There is another scene where Jess’ sister, Pinky (Archie Punjabi), makes the case for marrying a South Asian man, saying they now share household responsibilities and help out their wives. Traditional gender roles were changing in the diaspora, and Chadha was presenting a redressal of the ways visual cultures in the West (and “back home” in India) perceived South Asian masculinities.
Like any cultural product, “Bend It Like Beckham” opens itself up to the test of time and many retrospective critiques. My friend Uttara would never touch aloo gobi because of the traditional gender roles of cooking and feeding the potato and cabbage curry represented in the film. Today, it’s hard to look past the film’s now often-memed “Jess, I’m Irish. Of course I understand” line Jess’ love interest and coach, Joe (Jonathan Rhys Meyers) says to display racial empathy.
Jonathan Tranter, a writer and a software developer who grew up as a transracial adoptee in the U.K., brings up the inherent false equivalence: “Sitting in 2022, I worry it feeds into an idea of white innocence,” Tranter said. “The white-skinned Irish being racialized as ‘nonwhite’ brought in some solidarity here in the living cultural memory of people, but I doubt a shared history of marginalization brings in an automatic solidarity between white and nonwhite folks.”
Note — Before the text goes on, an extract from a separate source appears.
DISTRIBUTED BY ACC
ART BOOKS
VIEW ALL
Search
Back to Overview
But in its time, “Bend It Like Beckham” held space for people who were straddling cultures with a lot of pain and yet weren’t finding representation on-screen that did their emotional labor any justice.
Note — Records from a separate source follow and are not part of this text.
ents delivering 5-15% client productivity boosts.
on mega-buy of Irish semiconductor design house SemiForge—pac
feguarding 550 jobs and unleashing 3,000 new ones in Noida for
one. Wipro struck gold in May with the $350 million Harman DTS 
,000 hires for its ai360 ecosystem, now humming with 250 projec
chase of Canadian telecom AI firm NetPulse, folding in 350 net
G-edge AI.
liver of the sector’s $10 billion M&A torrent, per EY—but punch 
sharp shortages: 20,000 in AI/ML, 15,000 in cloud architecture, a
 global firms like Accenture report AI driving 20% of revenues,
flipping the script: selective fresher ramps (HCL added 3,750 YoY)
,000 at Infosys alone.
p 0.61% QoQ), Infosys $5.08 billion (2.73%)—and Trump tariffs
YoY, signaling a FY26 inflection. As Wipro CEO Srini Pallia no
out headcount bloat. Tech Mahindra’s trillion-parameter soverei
“The film looked out from the inside. I run a literature festival so it’s easy to flatten things, lose sight of nuances. I try to bring as many people in on the inside, while we look out into the world,” Aslam said, looking back at how the film helped her cultivate inclusive spaces. “That’s how Chadha made the film and that’s how you make sure there are no wrong nuances.”
These spaces, though, have unfortunately changed a lot since the film’s release. Film editor Fahd Ahmed, who is of South Asian descent, went to secondary school in East London and watched the film when he was 15, on the last day of school before summer. His school was so diverse that white British students were a minority among the school’s 2,000 students. Muslim, Hindu and Sikh South Asians were the majority.
Ahmed highlights Britain’s changing cultural landscape and how a film made only 20 years ago has become somewhat of a nostalgic relic.
“Growing older, I’ve experienced ‘otherness’ on a daily basis,” Ahmed said. “The film was important for the potential and capacity of integration it represented but now, looking back, and with two decades of life experience, it exists in a space of nostalgia and some sorrow. I think back to it and remember the careless summer days, when you wouldn’t walk out of the house and feel like your skin was a stigma you couldn’t wash away.”